Wright’s haiku can also be thought of as a late contribution to Imagism. “No ideas but in things,” wrote the poet William Carlos Williams, calling for a new kind of poetry that would banish Romantic self-involvement and Victorian verbosity. A pediatrician by profession, Williams explicitly linked his Imagist practice to the flu pandemic of 1918. In the first poem of his epochal Spring and All (1923), he wrote: “By the road to the contagious hospital / under the surge of the blue / mottled clouds driven from the / northeast—a cold wind.” It is as though the threat of contagion has sharpened the poet’s vision, italicized it, so to speak, with a steel-edged acuity resembling haiku.  

We have all experienced the ways in which the Covid-19 pandemic has shortened our attention spans, drained our energy, and made us fearful of the future. For Richard Wright and Masaoka Shiki, lying on their sickroom beds, writing haiku was an art of short spurts of insight followed by exhaustion. “I believe his haiku were self-developed antidotes against illness,” Julia Wright wrote of her father, “and that breaking down words into syllables matched the shortness of his breath.” On the morning before Shiki died, his sister held up a drawing board so that he could write his final poems. She said nothing as he paused after each line, choking on phlegm. When he had finished, according to Keene, “he let the brush drop, apparently exhausted by the effort.”

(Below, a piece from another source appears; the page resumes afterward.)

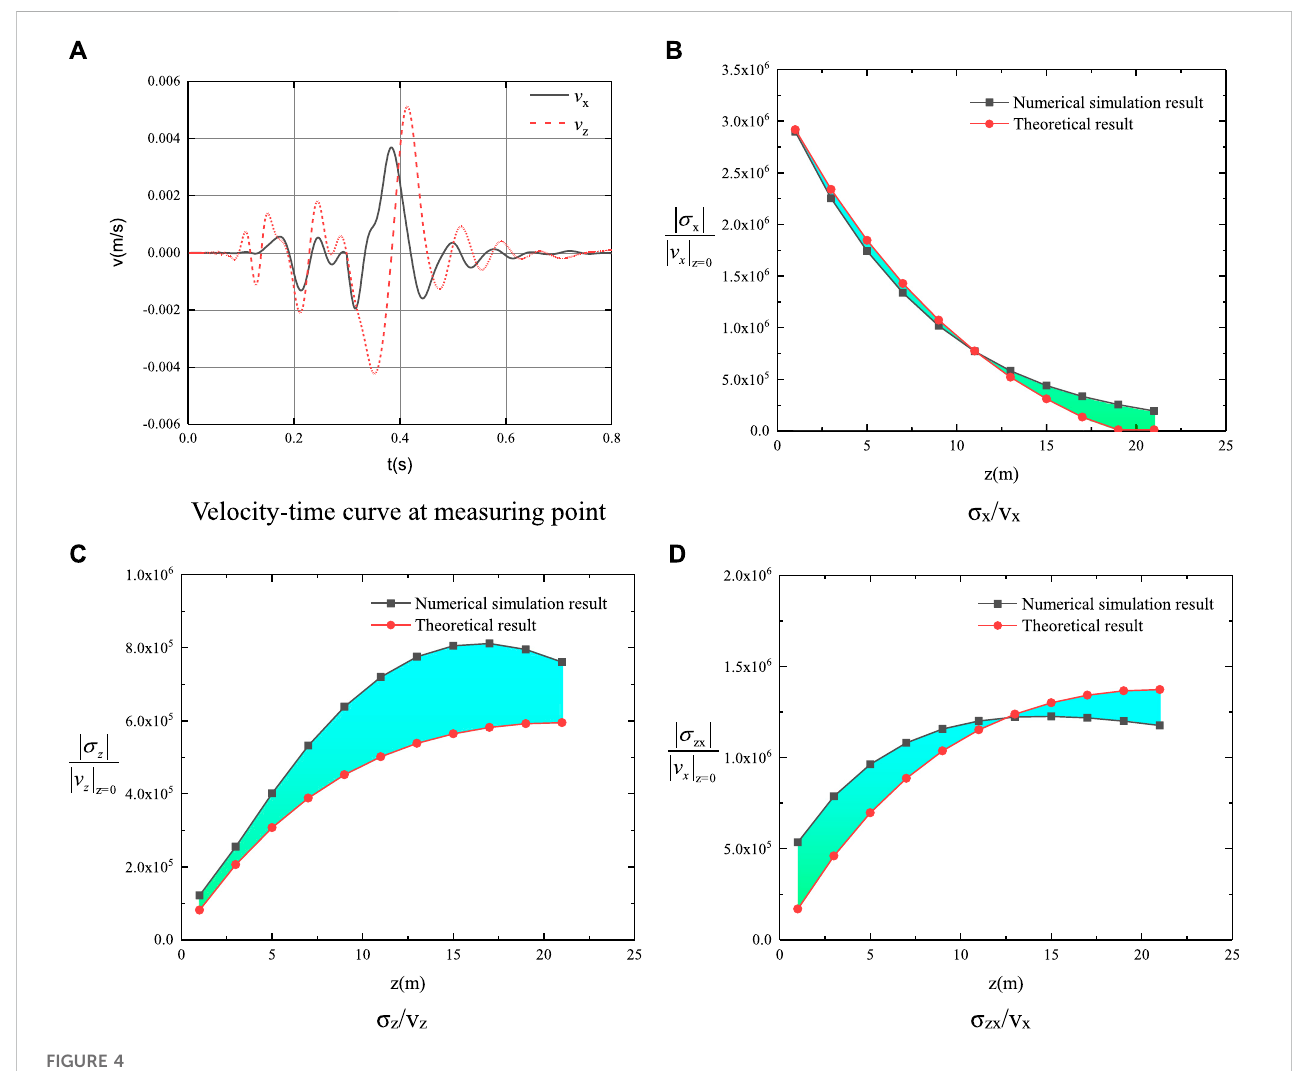
FIGURE 4 Calculation results of case 2 (A) Velocity-time curve at measuring point (B) σ x /v x (C) σ z /v z (D) σ zx /v x .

“Each event spoke with a cryptic tongue,” Wright wrote, in a lyrical passage from Black Boy. “And the moments of living slowly revealed their coded meanings.” With Whitmanian expansiveness, he wrote of the “echoes of nostalgia I heard in the crying strings of wild geese winging south against a bleak, autumn sky.” In the tighter confines of Japanese haiku, and the isolation of his Paris apartment, Wright found a more surgical way to register how moments might speak with a cryptic tongue. “As day tumbles down, / The setting sun’s signature / Is written in red.”